Work required
Continue the guidelines on choosing a taxpayer identification number for the payer, picking up right after the last line shown.

Text for analysis
============

GUIDELINES FOR CERTIFICATION OF TAXPAYER IDENTIFICATION
NUMBER ON SUBSTITUTE FORM W-9

        GUIDELINES FOR DETERMINING THE PROPER IDENTIFICATION NUMBER TO GIVE THE PAYER. Social Security Numbers have nine digits separated by two hyphens: i.e., 000-00-0000. Employer identification numbers have nine digits separated by only one hyphen: i.e., 00-0000000. The table below will help determine the number to give the Payer.

FOR THIS TYPE OF ACCOUNT:   GIVE THE SOCIAL SECURITY NUMBER OF:
1.   An individual's account   The individual
2.   Two or more individuals (joint account)   The actual owner of the account or, if combined funds, the first individual on the account (1)
3.   Husband and wife (joint account)   The actual owner of the account, or if joint funds, either person (1)
4.   Custodian account of a minor (Uniform Gift to Minors Act)   The minor (2)

============

Dataset

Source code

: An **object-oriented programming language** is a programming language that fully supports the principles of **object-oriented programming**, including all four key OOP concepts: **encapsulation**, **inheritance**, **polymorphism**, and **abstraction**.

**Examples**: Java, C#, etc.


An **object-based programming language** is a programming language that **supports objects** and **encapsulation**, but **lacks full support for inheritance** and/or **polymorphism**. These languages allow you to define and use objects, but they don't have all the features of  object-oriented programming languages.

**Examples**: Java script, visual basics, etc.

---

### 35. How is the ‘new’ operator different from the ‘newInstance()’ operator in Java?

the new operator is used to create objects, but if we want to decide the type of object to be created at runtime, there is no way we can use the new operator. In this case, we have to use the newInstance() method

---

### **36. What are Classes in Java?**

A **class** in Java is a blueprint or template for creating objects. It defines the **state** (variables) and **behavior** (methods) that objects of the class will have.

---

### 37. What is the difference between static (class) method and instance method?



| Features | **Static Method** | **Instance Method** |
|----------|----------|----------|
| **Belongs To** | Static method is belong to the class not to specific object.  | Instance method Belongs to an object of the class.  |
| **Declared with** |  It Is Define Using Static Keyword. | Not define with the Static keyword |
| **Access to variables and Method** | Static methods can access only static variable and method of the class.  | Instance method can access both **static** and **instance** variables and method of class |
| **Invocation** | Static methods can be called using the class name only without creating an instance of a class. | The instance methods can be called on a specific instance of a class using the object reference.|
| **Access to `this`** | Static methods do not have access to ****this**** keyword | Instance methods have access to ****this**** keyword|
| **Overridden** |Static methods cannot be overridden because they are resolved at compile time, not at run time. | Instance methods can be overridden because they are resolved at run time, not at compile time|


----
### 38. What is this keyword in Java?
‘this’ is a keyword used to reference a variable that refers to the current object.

============

Task output
5.   Adult and minor (joint account)   The adult or, if the minor is the only contributor, the minor (1)
6.   Account in the name of the guardian or committee for a designated ward, minor, or incompetent person   The ward, minor, or incompetent person (3)
7.   a.   The usual revocable savings trust account (grantor is also trustee)   The grantor-trustee (1)
    b.   So-called trust account that is not a legal or valid trust under State law   The actual owner (1)
8.   Sole proprietorship account   The owner (4)
9.   A valid trust, estate, or pension trust   The legal entity (Do not furnish the identifying number of the personal representative or trustee unless the legal entity itself if not designated in the account title) (5)
10.   Corporate account   The corporation
11.   Religious, charitable, or educational organization account   The organization
12.   Partnership account held in the name of the business   The partnership
13.   Association, club, or other tax-exempt organization   The organization
14.   A broker or registered nominee   The broker or nominee
    (1)
    List first and circle the name of the person whose number you furnish. If only one person on a joint account has a Social Security Number, that person's number must be furnished.

    (2)
    Circle the minor's name and furnish minor's social security number.

    (3)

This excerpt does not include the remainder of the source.